- [Text]
Harrison was bound an apprentice to Mr. Porter, a shipowner of Liverpool, and went to sea in October 1825. On the expiration of his articles, he obtained the command of a vessel, and served in the East and West Indies, and on the coast of South America. In the course of the numerous disagreements among the rival powers on the American coast, he was more than once in action, and acquitted himself with credit. In 1834, he transferred his services to Barton, Erlam, & Higgonson, and for them took charge of vessels on the Barbadoes line.

From 1842 to 31 December 1855, he was connected with the Cunard Line of packets trading between Liverpool and America. During that period, he crossed the Atlantic upwards of one hundred and eighty times, and was one of the most popular of the commanders on that route.

==The Great Eastern==
In January 1856, he was selected by the directors of the Eastern Steam Navigation Company out of two hundred competitors to take the command of the Great Leviathan, then building at Millwall in the Thames. In the following years he was appointed to superintend the arrangements for internal accommodation and navigation. The ship being at last completed after great delay, and renamed the SS Great Eastern, was sent on a trial trip from Deptford to Portland Roads. Off Hastings on 9 September 1859, a terrific explosion of steam killed ten of the firemen and seriously injured several other persons. Harrison showed prompt courage and resource, and brought the vessel into Portland, although in a very damaged state. The Great Eastern was then put into winter quarters near Hurst Castle.

On 21 January 1860, her commander, while sailing from Hythe to Southampton in the ship's boat, was capsized during a squall near the Southampton dock gates, and when taken from the water was found to be dead. He was buried in St. James's cemetery, Liverpool on 27 January, when upwards of thirty thousand people followed his body to the grave. Some time previously he had become surety for a friend, by whose sudden death all his savings were lost. A sum of money was therefore raised for the benefit of his aged mother, wife and three children.

- [Task 1]
In the text on Harrison, copy out everything from "Harrison was bound" down to "the Barbadoes line.".
- [Task 2]
Answer these from the text on Harrison:
(a) In what month and year did he go to sea?
(b) From how many competitors was he selected to command the Great Leviathan?
(c) In which cemetery was he buried?

- [Extracted records]

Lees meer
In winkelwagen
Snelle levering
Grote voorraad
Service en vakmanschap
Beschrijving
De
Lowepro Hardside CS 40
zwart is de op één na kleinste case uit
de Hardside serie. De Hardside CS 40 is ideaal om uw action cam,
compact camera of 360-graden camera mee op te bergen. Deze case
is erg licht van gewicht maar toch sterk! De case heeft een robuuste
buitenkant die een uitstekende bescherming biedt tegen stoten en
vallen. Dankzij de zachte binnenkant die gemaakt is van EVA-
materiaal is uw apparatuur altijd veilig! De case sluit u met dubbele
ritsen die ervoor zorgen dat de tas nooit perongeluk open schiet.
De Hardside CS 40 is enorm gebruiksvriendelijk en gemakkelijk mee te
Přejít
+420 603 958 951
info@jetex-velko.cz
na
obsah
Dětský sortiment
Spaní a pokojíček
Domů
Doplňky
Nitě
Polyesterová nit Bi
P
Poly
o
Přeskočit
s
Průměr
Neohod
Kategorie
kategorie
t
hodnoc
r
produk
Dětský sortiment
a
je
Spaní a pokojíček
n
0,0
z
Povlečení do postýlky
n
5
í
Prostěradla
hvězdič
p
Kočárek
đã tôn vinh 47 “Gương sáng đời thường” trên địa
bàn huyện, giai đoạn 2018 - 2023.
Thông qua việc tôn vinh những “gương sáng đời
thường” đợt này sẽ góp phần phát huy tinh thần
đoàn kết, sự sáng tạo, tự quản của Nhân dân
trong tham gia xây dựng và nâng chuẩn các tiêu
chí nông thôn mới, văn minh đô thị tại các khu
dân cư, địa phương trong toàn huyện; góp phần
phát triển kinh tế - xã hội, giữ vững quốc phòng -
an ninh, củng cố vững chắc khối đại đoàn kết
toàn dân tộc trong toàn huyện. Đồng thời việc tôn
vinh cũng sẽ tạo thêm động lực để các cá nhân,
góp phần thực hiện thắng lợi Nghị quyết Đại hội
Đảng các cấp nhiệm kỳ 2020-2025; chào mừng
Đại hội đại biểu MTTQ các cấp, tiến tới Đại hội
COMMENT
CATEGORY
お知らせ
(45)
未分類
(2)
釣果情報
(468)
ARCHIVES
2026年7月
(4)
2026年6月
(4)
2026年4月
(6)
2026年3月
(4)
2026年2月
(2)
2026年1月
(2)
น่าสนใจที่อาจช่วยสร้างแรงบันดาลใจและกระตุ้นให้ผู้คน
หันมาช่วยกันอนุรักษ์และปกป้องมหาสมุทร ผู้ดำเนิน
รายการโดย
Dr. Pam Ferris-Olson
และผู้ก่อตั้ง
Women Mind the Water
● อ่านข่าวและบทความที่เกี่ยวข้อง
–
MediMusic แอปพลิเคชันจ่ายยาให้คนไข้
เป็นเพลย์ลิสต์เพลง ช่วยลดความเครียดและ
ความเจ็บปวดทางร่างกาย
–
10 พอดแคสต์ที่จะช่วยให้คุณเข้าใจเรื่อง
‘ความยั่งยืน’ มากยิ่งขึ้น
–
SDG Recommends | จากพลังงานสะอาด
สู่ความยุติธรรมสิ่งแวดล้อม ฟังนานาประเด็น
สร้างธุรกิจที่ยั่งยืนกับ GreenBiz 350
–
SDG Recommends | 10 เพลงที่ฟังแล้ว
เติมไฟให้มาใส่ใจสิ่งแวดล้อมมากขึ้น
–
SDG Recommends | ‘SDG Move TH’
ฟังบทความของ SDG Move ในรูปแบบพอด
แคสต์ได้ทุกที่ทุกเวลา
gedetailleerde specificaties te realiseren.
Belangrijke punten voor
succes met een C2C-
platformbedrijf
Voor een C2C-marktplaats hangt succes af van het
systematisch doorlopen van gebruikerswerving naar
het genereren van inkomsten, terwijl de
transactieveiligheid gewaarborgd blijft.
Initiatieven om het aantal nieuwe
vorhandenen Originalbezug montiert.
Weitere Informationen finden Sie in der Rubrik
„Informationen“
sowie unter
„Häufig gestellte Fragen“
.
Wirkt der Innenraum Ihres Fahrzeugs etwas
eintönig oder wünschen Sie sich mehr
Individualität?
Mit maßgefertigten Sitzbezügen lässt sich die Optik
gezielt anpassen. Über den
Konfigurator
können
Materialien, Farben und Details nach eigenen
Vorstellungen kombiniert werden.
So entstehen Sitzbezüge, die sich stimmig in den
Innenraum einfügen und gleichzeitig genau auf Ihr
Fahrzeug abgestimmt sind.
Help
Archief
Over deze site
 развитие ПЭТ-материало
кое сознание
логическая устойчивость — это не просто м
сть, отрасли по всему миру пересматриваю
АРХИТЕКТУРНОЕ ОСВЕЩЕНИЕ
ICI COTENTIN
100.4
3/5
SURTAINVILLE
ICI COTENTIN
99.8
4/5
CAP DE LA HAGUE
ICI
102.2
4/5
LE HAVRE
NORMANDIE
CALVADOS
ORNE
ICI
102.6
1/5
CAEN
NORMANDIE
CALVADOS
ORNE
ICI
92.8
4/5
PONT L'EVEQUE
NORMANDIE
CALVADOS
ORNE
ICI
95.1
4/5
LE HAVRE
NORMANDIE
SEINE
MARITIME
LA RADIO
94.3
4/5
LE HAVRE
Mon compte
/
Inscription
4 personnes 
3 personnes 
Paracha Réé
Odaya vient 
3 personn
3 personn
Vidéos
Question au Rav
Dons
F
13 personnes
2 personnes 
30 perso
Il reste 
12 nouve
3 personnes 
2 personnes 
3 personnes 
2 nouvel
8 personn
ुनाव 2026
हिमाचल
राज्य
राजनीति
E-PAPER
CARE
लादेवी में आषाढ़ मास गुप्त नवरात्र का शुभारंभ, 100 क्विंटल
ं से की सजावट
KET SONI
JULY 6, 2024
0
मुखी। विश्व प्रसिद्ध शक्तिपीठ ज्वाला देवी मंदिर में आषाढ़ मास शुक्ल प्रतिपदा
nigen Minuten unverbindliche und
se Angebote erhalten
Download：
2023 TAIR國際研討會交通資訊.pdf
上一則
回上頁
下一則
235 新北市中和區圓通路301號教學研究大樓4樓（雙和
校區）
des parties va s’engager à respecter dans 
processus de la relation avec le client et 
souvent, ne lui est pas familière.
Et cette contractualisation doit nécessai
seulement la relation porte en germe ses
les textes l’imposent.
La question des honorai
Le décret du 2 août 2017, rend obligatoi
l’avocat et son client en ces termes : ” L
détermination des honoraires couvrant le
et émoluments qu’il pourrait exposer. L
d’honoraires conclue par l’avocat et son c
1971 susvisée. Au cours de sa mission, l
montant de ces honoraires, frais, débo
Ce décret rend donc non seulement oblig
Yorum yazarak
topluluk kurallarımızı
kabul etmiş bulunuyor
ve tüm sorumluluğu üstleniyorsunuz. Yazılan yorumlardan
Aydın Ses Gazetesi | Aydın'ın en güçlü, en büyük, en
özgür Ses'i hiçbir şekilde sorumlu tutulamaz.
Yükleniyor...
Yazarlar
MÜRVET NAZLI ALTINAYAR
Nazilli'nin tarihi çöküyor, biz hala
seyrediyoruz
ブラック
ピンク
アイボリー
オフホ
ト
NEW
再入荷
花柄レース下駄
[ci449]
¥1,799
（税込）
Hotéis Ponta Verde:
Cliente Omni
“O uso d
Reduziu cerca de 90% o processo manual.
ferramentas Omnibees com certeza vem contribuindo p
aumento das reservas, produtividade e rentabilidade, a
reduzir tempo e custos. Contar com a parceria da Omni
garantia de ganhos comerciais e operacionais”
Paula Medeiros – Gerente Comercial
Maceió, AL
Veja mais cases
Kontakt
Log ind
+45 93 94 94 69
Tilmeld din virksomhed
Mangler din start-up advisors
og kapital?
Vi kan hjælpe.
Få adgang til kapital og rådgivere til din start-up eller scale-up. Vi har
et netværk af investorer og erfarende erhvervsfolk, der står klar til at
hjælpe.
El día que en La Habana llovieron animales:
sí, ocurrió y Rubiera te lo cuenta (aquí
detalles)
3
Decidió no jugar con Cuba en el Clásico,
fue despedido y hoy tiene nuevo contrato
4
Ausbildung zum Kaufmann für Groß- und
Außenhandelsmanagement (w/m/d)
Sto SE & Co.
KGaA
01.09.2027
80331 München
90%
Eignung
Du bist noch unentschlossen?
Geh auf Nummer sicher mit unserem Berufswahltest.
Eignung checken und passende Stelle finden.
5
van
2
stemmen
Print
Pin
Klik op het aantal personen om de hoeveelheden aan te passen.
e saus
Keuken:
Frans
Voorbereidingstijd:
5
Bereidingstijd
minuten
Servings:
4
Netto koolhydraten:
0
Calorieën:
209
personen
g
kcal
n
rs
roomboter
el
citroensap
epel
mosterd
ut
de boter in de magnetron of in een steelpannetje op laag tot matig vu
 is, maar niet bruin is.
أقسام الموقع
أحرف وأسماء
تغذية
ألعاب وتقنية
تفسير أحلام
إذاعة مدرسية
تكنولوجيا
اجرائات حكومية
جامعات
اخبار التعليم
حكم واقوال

- [Answer 1]
Harrison was bound an apprentice to Mr. Porter, a shipowner of Liverpool, and went to sea in October 1825. On the expiration of his articles, he obtained the command of a vessel, and served in the East and West Indies, and on the coast of South America. In the course of the numerous disagreements among the rival powers on the American coast, he was more than once in action, and acquitted himself with credit. In 1834, he transferred his services to Barton, Erlam, & Higgonson, and for them took charge of vessels on the Barbadoes line.

- [Answer 2]
(a) October 1825
(b) Two hundred
(c) St. James's cemetery, Liverpool